On August 2, 2019, the FDA approved pexidartinib (Turalio; Daiichi Sankyo) capsules, a kinase inhibitor, for adults with symptomatic tenosynovial giant-cell tumor (TGCT), which is associated with severe morbidity or functional limitations, who are not candidates for surgery. Pexidartinib is the first systemic therapy approved for patients with TGCT. The FDA granted pexidartinib a priority review and breakthrough therapy and orphan drug designations.
The FDA approval was based on the international, multicenter, randomized (1:1), double-blind, placebo-controlled clinical trial of 120 patients with TGCT that could not be removed by surgery. The primary end point was durable overall response rate (ORR), as determined by an independent review committee at week 25.
Patients were randomized in a 1:1 ratio to pexidartinib or to placebo.
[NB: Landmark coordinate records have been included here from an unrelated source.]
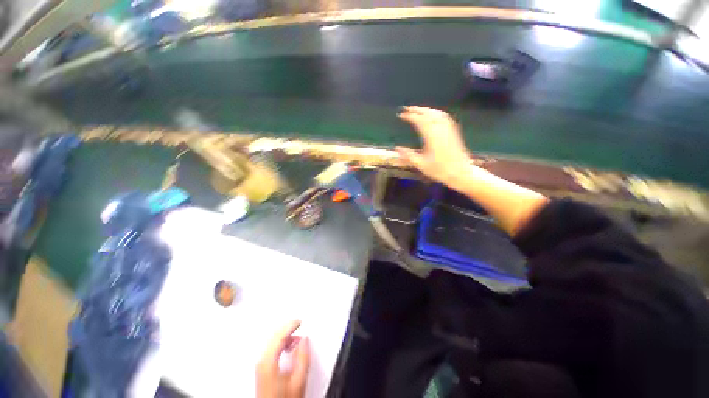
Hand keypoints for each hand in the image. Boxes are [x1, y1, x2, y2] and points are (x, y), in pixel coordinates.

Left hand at [256, 321, 310, 397]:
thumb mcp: (298, 380)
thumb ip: (303, 358)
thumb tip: (304, 340)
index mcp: (268, 362)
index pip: (279, 336)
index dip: (290, 326)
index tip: (299, 321)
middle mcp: (261, 362)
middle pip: (274, 337)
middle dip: (287, 329)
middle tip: (298, 324)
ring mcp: (260, 366)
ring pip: (272, 342)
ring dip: (285, 336)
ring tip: (297, 338)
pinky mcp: (262, 369)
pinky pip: (270, 348)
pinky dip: (281, 343)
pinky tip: (289, 346)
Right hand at [396, 106, 471, 188]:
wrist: (461, 173)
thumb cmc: (440, 171)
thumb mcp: (421, 165)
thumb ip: (409, 155)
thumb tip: (397, 148)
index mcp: (432, 137)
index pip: (420, 121)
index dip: (410, 116)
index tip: (402, 115)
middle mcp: (441, 130)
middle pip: (429, 114)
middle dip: (417, 110)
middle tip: (407, 108)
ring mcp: (449, 130)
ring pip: (437, 114)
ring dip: (427, 109)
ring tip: (418, 109)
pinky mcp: (454, 132)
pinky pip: (445, 117)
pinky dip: (436, 113)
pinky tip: (433, 114)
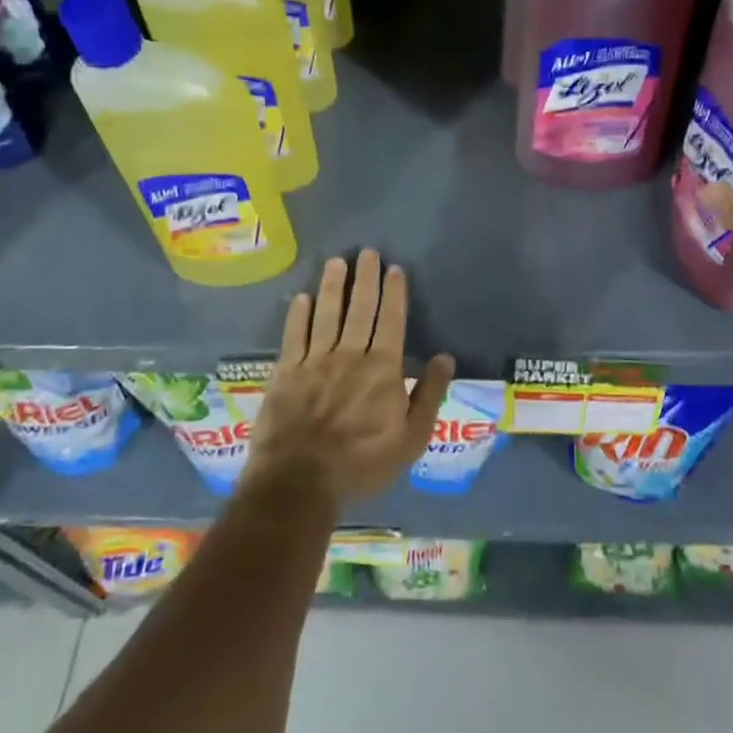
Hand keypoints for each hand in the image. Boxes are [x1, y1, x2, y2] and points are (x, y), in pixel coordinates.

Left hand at [246, 250, 454, 508]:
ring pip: (326, 314)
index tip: (394, 269)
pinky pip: (294, 335)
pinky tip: (301, 298)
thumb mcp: (411, 438)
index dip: (394, 293)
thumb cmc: (362, 463)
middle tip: (367, 252)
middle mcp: (350, 354)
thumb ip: (429, 395)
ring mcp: (315, 360)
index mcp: (383, 368)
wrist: (300, 480)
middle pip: (360, 309)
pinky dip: (298, 315)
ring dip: (332, 286)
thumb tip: (445, 357)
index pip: (392, 321)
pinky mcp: (286, 372)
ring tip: (336, 262)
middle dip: (365, 278)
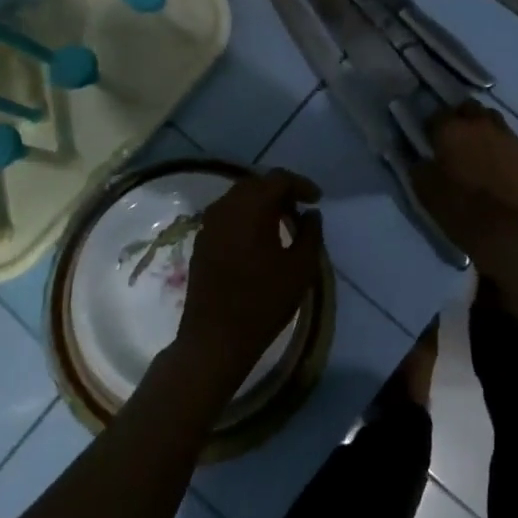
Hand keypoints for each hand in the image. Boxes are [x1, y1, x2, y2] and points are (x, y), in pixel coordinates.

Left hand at [177, 169, 323, 397]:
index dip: (300, 184)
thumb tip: (311, 214)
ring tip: (282, 222)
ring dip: (261, 203)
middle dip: (280, 191)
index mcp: (251, 208)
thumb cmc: (263, 302)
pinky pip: (226, 215)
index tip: (317, 199)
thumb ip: (311, 234)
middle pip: (256, 184)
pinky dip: (245, 216)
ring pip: (238, 198)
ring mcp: (209, 224)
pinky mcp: (201, 241)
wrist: (215, 339)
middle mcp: (226, 208)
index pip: (278, 179)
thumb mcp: (300, 268)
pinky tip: (258, 237)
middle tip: (300, 208)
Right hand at [429, 102, 517, 217]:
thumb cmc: (463, 211)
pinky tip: (500, 165)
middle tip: (455, 139)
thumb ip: (419, 168)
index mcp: (452, 130)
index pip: (437, 114)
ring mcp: (508, 135)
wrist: (512, 232)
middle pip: (468, 108)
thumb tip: (420, 159)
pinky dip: (503, 146)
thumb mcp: (426, 193)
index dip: (432, 127)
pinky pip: (511, 140)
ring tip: (479, 149)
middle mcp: (480, 123)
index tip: (429, 140)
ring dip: (483, 128)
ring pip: (492, 119)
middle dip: (460, 118)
After 25 weeks, the ORR was 38% (95% confidence interval, 27-50), including 15% complete responses and 23% partial responses, with pexidartinib versus no responses with placebo (P <.0001). Overall, 22 patients who responded to pexidartinib therapy maintained the response for ≥6 months. In addition, 13 patients maintained the response for ≥12 months.
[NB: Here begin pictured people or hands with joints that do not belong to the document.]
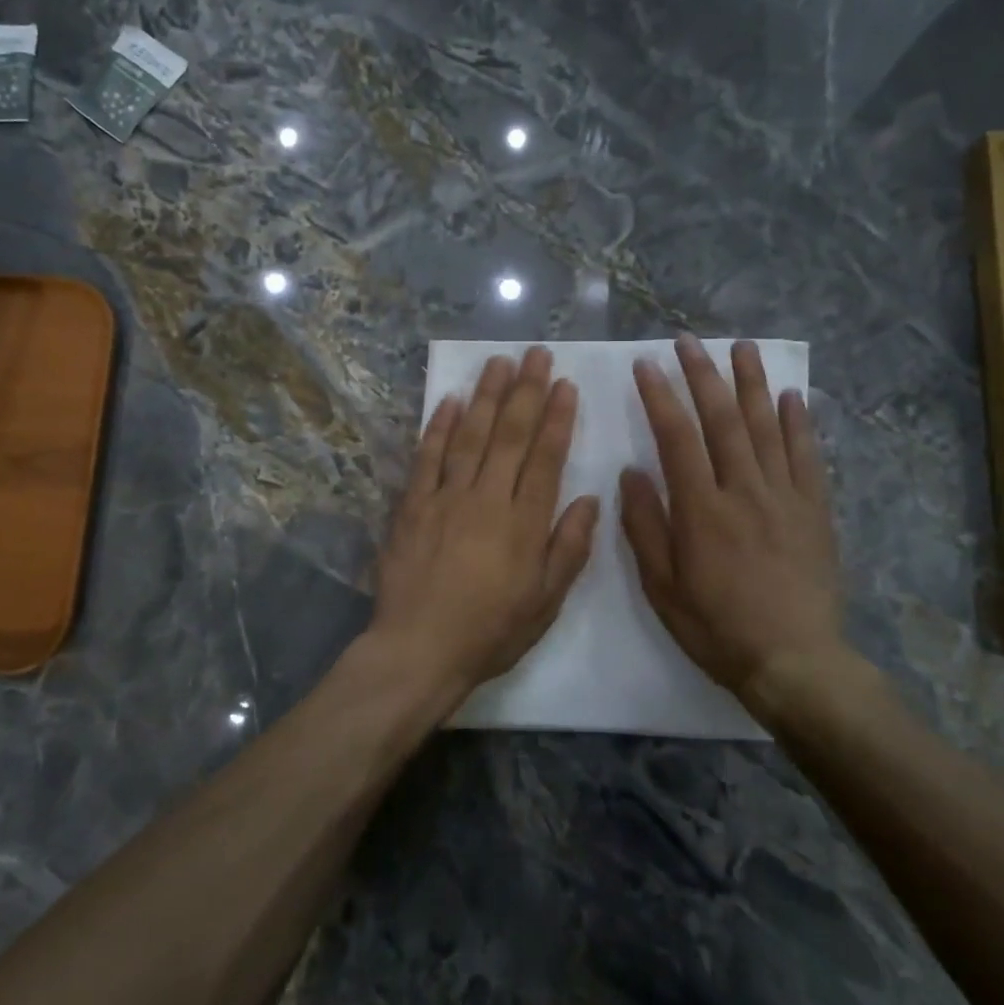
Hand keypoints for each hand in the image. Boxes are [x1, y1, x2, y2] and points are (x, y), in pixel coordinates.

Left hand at [372, 348, 600, 708]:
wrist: (419, 650)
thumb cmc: (490, 631)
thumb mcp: (545, 603)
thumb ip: (569, 548)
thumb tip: (590, 500)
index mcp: (524, 523)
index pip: (545, 458)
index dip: (556, 418)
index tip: (564, 384)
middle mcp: (487, 499)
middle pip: (509, 435)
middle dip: (525, 391)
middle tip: (535, 355)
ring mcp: (445, 497)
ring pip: (471, 435)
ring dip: (487, 396)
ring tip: (499, 362)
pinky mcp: (412, 505)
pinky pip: (427, 457)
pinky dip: (439, 426)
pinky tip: (451, 400)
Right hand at [619, 334, 848, 699]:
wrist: (795, 662)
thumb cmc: (717, 627)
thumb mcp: (662, 587)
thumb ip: (645, 526)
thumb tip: (632, 473)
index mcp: (701, 509)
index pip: (677, 437)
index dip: (659, 396)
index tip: (646, 364)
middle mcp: (744, 491)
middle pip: (723, 420)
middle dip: (703, 375)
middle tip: (689, 341)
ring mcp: (785, 497)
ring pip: (767, 427)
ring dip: (753, 383)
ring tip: (743, 347)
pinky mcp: (815, 511)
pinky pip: (807, 457)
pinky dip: (800, 423)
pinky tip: (792, 396)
Patients with enough data had significant improvement in the range of motion of the affected joint at week 25 with pexidartinib versus placebo.
The most common side effects with pexidartinib were increased lactate dehydrogenase, increased aspartate aminotransferase, hair color changes, increased alanine aminotransferase, and increased cholesterol. Pexidartinib was approved with a boxed warning about the risk for fatal liver injury; the drug is only available through a Risk Evaluation and Mitigation Strategy program.